Com todo o respeito pelos jogadores substituídos, não dei pela sua ausência física no campo já que o espírito esteve lá e de que maneira!...

Mas o que mais me impressionou, porque não me lembro de outra ocasião semelhante, foi a forma como a equipa entrou a jogar no Estádio da Luz e que não deixou dúvidas a ninguém de que iria ganhar o jogo: à campeão!... 

Não me chegaria o espaço para lembrar aqui todas as mensagens que Rúben Amorim tem feito passar por actos e palavras, e que envolvem um risco pessoal que encara com uma tranquilidade impressionante. Lembro-me, por exemplo, do penúltimo jogo do campeonato da época passada, em que o Benfica quebrou a invencibilidade do Sporting.

Com efeito, não podemos deixar de nos interrogar sobre quantos treinadores arriscariam uma vitória no campeonato sem derrotas, designadamente num jogo com o Benfica, no campo destes? A minha resposta, totalmente convicta e sincera, é: nenhum! Seria muito mais fácil assumir uma vitória para o seu currículo, mas optou por assumir a responsabilidade da derrota, convicto de foi o colectivo que saiu a ganhar, isto é, o Sporting!
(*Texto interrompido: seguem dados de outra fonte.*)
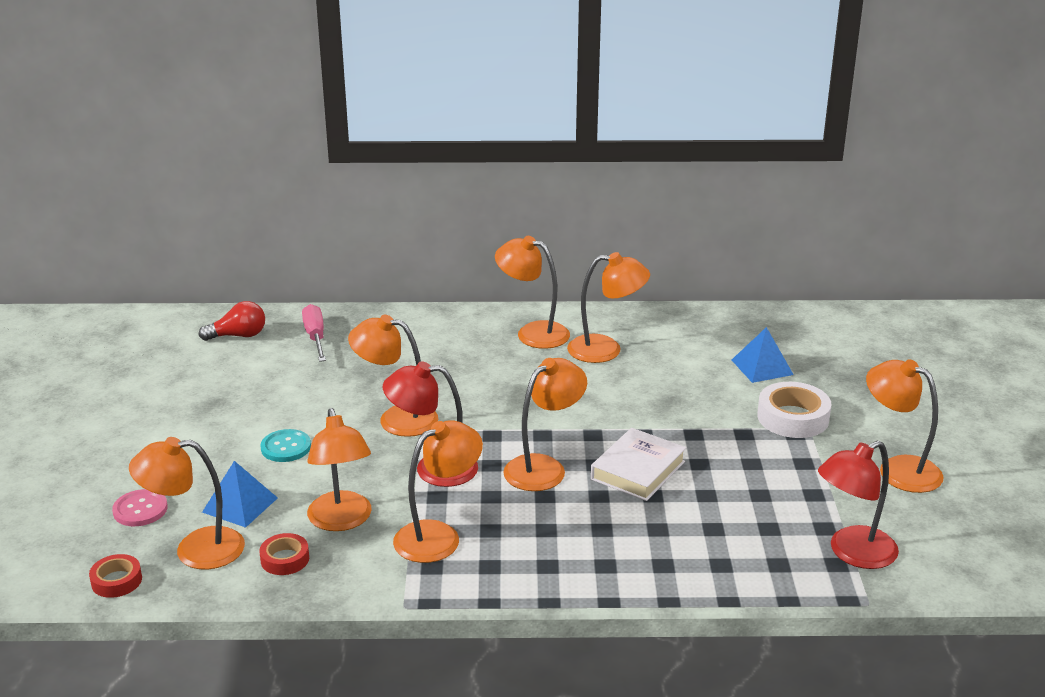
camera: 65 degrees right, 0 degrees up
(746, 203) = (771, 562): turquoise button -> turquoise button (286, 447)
O que se passou agora com o Ajax é algo de muito semelhante: tem em vista o presente com os olhos no futuro; arrisca no presente para ganhar o futuro. Isto sim, é realmente um projecto. Nem parece Portugal!...

Esta é mensagem através dos actos. Precedida daquela mensagem falada quando o Dario Essugo se estreou com o Vitória de Guimarães a época passada: quando os jovens tiverem de escolher terão aqui a porta aberta para uma oportunidade. Dario é agora o jogador mais jovem a estrear-se na Liga dos Campeões!

É muito vulgar falar em homens novos e homens velhos e, muito particularmente, em treinadores e jogadores, velhos e novos. E é verdade que no que respeita aos jogadores a idade física conta muito, mas o que importa ao caso é a idade mental.

Em todas as gerações e profissões, há homens com espíritos novos e espíritos velhos, espíritos abertos e espíritos fechados, há espíritos independentes e espíritos amordaçados ou submissos, há espíritos tranquilos e há espíritos incomodados com a tranquilidade e serenidade dos outros. No exército há furriéis e há generais: daqueles, há uns que nunca foram novos; destes há os que nunca serão velhos!

Rúben Amorim traçou uma linha para sua vida de treinador, onde se destaca a coerência nas ideias e a firmeza na acção, e, quanto a mim, é essa a condição que explica o seu sucesso.

Quando se caminha na vida de forma aprumada, com um passo certo e um de cada vez, olhando as pessoas de frente, sem desmanchar o gesto, nem alterar o ânimo e a convicção, sem encarar o futebol de forma dramática e irritada, escolhe-se o trajecto para o sucesso sólido e garantido. Caminhar aos baldões, com espírito fanfarrão quando se ganha e responsabilizando os outros quando se perde, pelo contrário, é meio caminho, ou o caminho mais directo, para o insucesso e, em consequência, para a desgraça.

A mistura da experiência e da juventude na equipa do Sporting está a ser um sucesso. Não está ao alcance de todos, infelizmente, perceber que as várias gerações se podem e devem conciliar e não virar as costas umas às outras. O que se está a passar no Sporting, gostaria eu se passasse no País, onde os velhos perderam a esperança e aos novos a vão tirando.

Na equipa do Sporting, os mais novos vão ficando mais experientes e os mais experientes vão-se sentindo mais novos, como que rejuvenescidos. O líder, treinador e mentor, a continuar assim, será cada vez mais jovem e cada vez mais experiente com a experiência. Criou, mais que uma frase, um lema: onde vai um, vão todos. Novos e velhos, passos certos e convicções firmes. Um clube antigo cada vez mais moderno na sua sociedade anónima desportiva!